• [Assignment] Reproduce every line of the material below without changing a single character, and keep the original order.

** Study material follows **

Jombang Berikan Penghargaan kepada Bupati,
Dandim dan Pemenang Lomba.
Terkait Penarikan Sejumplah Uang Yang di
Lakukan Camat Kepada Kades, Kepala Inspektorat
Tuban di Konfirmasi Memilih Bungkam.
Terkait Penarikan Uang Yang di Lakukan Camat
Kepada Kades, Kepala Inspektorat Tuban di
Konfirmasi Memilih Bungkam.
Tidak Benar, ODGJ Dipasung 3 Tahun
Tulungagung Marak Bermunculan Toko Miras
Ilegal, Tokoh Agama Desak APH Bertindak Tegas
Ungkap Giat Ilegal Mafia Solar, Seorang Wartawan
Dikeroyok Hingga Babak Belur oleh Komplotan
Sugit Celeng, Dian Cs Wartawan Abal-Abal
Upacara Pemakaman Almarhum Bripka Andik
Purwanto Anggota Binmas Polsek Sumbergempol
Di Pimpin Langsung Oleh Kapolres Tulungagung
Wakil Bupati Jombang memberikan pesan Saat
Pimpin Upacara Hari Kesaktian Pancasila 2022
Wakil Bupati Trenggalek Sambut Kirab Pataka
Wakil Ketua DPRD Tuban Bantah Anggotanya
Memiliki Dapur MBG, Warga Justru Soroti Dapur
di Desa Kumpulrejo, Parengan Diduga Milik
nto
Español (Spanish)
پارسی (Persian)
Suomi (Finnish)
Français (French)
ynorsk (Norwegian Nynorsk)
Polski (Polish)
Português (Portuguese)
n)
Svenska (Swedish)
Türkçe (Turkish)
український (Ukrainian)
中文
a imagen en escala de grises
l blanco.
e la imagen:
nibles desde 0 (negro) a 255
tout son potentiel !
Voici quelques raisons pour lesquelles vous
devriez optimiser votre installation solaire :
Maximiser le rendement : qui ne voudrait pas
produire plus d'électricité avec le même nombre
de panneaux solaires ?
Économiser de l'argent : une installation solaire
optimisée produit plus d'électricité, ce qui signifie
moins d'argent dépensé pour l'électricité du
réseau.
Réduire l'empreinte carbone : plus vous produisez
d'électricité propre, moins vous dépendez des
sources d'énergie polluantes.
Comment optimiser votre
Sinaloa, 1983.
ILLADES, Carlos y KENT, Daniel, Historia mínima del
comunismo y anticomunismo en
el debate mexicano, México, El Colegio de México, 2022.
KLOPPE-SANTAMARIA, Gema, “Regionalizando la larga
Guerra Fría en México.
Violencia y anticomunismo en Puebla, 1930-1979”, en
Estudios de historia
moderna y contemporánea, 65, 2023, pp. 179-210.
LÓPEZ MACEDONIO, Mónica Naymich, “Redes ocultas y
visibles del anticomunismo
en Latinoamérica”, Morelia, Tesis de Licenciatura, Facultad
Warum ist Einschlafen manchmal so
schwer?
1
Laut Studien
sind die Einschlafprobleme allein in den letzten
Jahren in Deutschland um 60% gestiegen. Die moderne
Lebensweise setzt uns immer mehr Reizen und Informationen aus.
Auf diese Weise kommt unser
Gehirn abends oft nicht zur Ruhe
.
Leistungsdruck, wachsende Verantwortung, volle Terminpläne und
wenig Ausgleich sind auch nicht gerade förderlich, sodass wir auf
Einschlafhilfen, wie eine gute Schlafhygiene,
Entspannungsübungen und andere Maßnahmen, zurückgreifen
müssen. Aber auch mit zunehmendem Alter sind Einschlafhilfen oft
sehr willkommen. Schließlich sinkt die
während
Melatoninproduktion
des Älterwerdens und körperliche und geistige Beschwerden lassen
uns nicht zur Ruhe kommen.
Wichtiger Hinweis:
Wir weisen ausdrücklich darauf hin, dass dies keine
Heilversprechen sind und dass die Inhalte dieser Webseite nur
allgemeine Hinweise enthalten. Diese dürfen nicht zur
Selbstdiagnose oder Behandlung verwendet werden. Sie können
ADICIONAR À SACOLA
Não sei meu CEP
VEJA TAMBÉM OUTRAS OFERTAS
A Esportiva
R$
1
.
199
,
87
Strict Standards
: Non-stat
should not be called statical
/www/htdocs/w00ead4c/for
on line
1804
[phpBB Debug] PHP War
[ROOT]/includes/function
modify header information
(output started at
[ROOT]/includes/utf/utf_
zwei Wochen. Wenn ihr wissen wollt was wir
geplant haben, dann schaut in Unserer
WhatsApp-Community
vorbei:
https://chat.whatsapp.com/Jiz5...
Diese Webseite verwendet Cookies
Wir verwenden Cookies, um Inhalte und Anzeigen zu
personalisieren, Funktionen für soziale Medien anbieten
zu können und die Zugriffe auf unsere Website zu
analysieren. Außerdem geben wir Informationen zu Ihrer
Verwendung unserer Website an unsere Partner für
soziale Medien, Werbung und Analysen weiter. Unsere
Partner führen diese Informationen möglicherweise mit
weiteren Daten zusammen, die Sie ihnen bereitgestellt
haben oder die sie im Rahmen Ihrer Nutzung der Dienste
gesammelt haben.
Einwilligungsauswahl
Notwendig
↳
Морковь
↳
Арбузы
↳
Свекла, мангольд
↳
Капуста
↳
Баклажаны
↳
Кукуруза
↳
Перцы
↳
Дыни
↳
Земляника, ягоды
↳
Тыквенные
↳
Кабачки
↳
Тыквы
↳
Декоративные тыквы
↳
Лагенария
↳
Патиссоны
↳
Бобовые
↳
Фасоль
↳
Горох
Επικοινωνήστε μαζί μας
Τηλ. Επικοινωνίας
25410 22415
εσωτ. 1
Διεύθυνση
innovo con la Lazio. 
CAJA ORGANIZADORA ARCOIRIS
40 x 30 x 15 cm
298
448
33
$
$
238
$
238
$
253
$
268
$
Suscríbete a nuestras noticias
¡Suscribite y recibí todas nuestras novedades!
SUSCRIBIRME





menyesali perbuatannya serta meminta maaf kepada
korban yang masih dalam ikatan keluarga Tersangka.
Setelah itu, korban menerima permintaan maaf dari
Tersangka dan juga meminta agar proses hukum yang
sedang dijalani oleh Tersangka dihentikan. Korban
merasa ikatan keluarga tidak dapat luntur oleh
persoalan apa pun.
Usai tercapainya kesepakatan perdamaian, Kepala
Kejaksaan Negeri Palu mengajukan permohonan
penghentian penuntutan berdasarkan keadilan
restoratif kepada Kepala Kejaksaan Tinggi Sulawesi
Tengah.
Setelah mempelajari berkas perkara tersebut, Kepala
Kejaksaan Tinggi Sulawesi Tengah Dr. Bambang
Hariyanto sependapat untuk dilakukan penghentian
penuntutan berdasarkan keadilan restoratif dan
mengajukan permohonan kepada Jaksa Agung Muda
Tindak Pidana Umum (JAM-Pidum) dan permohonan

** End of Study material **

• [Task result]
Jombang Berikan Penghargaan kepada Bupati,
Dandim dan Pemenang Lomba.
Terkait Penarikan Sejumplah Uang Yang di
Lakukan Camat Kepada Kades, Kepala Inspektorat
Tuban di Konfirmasi Memilih Bungkam.
Terkait Penarikan Uang Yang di Lakukan Camat
Kepada Kades, Kepala Inspektorat Tuban di
Konfirmasi Memilih Bungkam.
Tidak Benar, ODGJ Dipasung 3 Tahun
Tulungagung Marak Bermunculan Toko Miras
Ilegal, Tokoh Agama Desak APH Bertindak Tegas
Ungkap Giat Ilegal Mafia Solar, Seorang Wartawan
Dikeroyok Hingga Babak Belur oleh Komplotan
Sugit Celeng, Dian Cs Wartawan Abal-Abal
Upacara Pemakaman Almarhum Bripka Andik
Purwanto Anggota Binmas Polsek Sumbergempol
Di Pimpin Langsung Oleh Kapolres Tulungagung
Wakil Bupati Jombang memberikan pesan Saat
Pimpin Upacara Hari Kesaktian Pancasila 2022
Wakil Bupati Trenggalek Sambut Kirab Pataka
Wakil Ketua DPRD Tuban Bantah Anggotanya
Memiliki Dapur MBG, Warga Justru Soroti Dapur
di Desa Kumpulrejo, Parengan Diduga Milik
nto
Español (Spanish)
پارسی (Persian)
Suomi (Finnish)
Français (French)
ynorsk (Norwegian Nynorsk)
Polski (Polish)
Português (Portuguese)
n)
Svenska (Swedish)
Türkçe (Turkish)
український (Ukrainian)
中文
a imagen en escala de grises
l blanco.
e la imagen:
nibles desde 0 (negro) a 255
tout son potentiel !
Voici quelques raisons pour lesquelles vous
devriez optimiser votre installation solaire :
Maximiser le rendement : qui ne voudrait pas
produire plus d'électricité avec le même nombre
de panneaux solaires ?
Économiser de l'argent : une installation solaire
optimisée produit plus d'électricité, ce qui signifie
moins d'argent dépensé pour l'électricité du
réseau.
Réduire l'empreinte carbone : plus vous produisez
d'électricité propre, moins vous dépendez des
sources d'énergie polluantes.
Comment optimiser votre
Sinaloa, 1983.
ILLADES, Carlos y KENT, Daniel, Historia mínima del
comunismo y anticomunismo en
el debate mexicano, México, El Colegio de México, 2022.
KLOPPE-SANTAMARIA, Gema, “Regionalizando la larga
Guerra Fría en México.
Violencia y anticomunismo en Puebla, 1930-1979”, en
Estudios de historia
moderna y contemporánea, 65, 2023, pp. 179-210.
LÓPEZ MACEDONIO, Mónica Naymich, “Redes ocultas y
visibles del anticomunismo
en Latinoamérica”, Morelia, Tesis de Licenciatura, Facultad
Warum ist Einschlafen manchmal so
schwer?
1
Laut Studien
sind die Einschlafprobleme allein in den letzten
Jahren in Deutschland um 60% gestiegen. Die moderne
Lebensweise setzt uns immer mehr Reizen und Informationen aus.
Auf diese Weise kommt unser
Gehirn abends oft nicht zur Ruhe
.
Leistungsdruck, wachsende Verantwortung, volle Terminpläne und
wenig Ausgleich sind auch nicht gerade förderlich, sodass wir auf
Einschlafhilfen, wie eine gute Schlafhygiene,
Entspannungsübungen und andere Maßnahmen, zurückgreifen
müssen. Aber auch mit zunehmendem Alter sind Einschlafhilfen oft
sehr willkommen. Schließlich sinkt die
während
Melatoninproduktion
des Älterwerdens und körperliche und geistige Beschwerden lassen
uns nicht zur Ruhe kommen.
Wichtiger Hinweis:
Wir weisen ausdrücklich darauf hin, dass dies keine
Heilversprechen sind und dass die Inhalte dieser Webseite nur
allgemeine Hinweise enthalten. Diese dürfen nicht zur
Selbstdiagnose oder Behandlung verwendet werden. Sie können
ADICIONAR À SACOLA
Não sei meu CEP
VEJA TAMBÉM OUTRAS OFERTAS
A Esportiva
R$
1
.
199
,
87
Strict Standards
: Non-stat
should not be called statical
/www/htdocs/w00ead4c/for
on line
1804
[phpBB Debug] PHP War
[ROOT]/includes/function
modify header information
(output started at
[ROOT]/includes/utf/utf_
zwei Wochen. Wenn ihr wissen wollt was wir
geplant haben, dann schaut in Unserer
WhatsApp-Community
vorbei:
https://chat.whatsapp.com/Jiz5...
Diese Webseite verwendet Cookies
Wir verwenden Cookies, um Inhalte und Anzeigen zu
personalisieren, Funktionen für soziale Medien anbieten
zu können und die Zugriffe auf unsere Website zu
analysieren. Außerdem geben wir Informationen zu Ihrer
Verwendung unserer Website an unsere Partner für
soziale Medien, Werbung und Analysen weiter. Unsere
Partner führen diese Informationen möglicherweise mit
weiteren Daten zusammen, die Sie ihnen bereitgestellt
haben oder die sie im Rahmen Ihrer Nutzung der Dienste
gesammelt haben.
Einwilligungsauswahl
Notwendig
↳
Морковь
↳
Арбузы
↳
Свекла, мангольд
↳
Капуста
↳
Баклажаны
↳
Кукуруза
↳
Перцы
↳
Дыни
↳
Земляника, ягоды
↳
Тыквенные
↳
Кабачки
↳
Тыквы
↳
Декоративные тыквы
↳
Лагенария
↳
Патиссоны
↳
Бобовые
↳
Фасоль
↳
Горох
Επικοινωνήστε μαζί μας
Τηλ. Επικοινωνίας
25410 22415
εσωτ. 1
Διεύθυνση
innovo con la Lazio. 
CAJA ORGANIZADORA ARCOIRIS
40 x 30 x 15 cm
298
448
33
$
$
238
$
238
$
253
$
268
$
Suscríbete a nuestras noticias
¡Suscribite y recibí todas nuestras novedades!
SUSCRIBIRME





menyesali perbuatannya serta meminta maaf kepada
korban yang masih dalam ikatan keluarga Tersangka.
Setelah itu, korban menerima permintaan maaf dari
Tersangka dan juga meminta agar proses hukum yang
sedang dijalani oleh Tersangka dihentikan. Korban
merasa ikatan keluarga tidak dapat luntur oleh
persoalan apa pun.
Usai tercapainya kesepakatan perdamaian, Kepala
Kejaksaan Negeri Palu mengajukan permohonan
penghentian penuntutan berdasarkan keadilan
restoratif kepada Kepala Kejaksaan Tinggi Sulawesi
Tengah.
Setelah mempelajari berkas perkara tersebut, Kepala
Kejaksaan Tinggi Sulawesi Tengah Dr. Bambang
Hariyanto sependapat untuk dilakukan penghentian
penuntutan berdasarkan keadilan restoratif dan
mengajukan permohonan kepada Jaksa Agung Muda
Tindak Pidana Umum (JAM-Pidum) dan permohonan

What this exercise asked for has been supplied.